Nothing but the records, transcribed exactly, should appear in the answer; leave the pictures out.
────
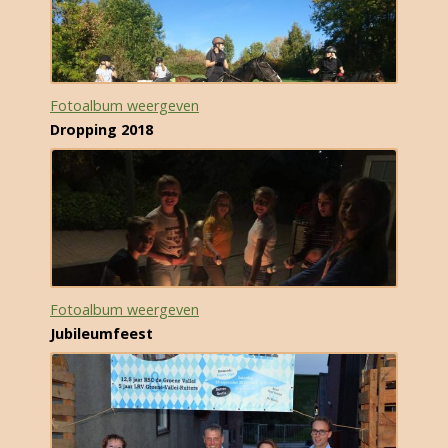
Fotoalbum weergeven
Dropping 2018
Fotoalbum weergeven
Jubileumfeest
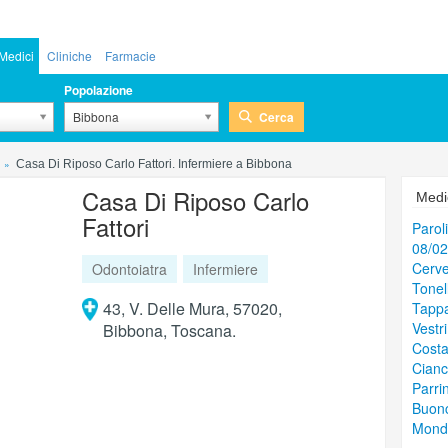
Medici
Cliniche
Farmacie
Popolazione
Cerca
Bibbona
Casa Di Riposo Carlo Fattori. Infermiere a Bibbona
Casa Di Riposo Carlo
Medic
Fattori
Parol
08/02
Cerve
Odontoiatra
Infermiere
Tonel
43, V. Delle Mura, 57020,
Tapp
Vestr
Bibbona, Toscana.
Costa
Cianc
Parri
Buonc
Mond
────
● Task response
Fotoalbum weergeven
Dropping 2018
Fotoalbum weergeven
Jubileumfeest
Medici
Cliniche
Farmacie
Popolazione
Cerca
Bibbona
Casa Di Riposo Carlo Fattori. Infermiere a Bibbona
Casa Di Riposo Carlo
Medic
Fattori
Parol
08/02
Cerve
Odontoiatra
Infermiere
Tonel
43, V. Delle Mura, 57020,
Tapp
Vestr
Bibbona, Toscana.
Costa
Cianc
Parri
Buonc
Mond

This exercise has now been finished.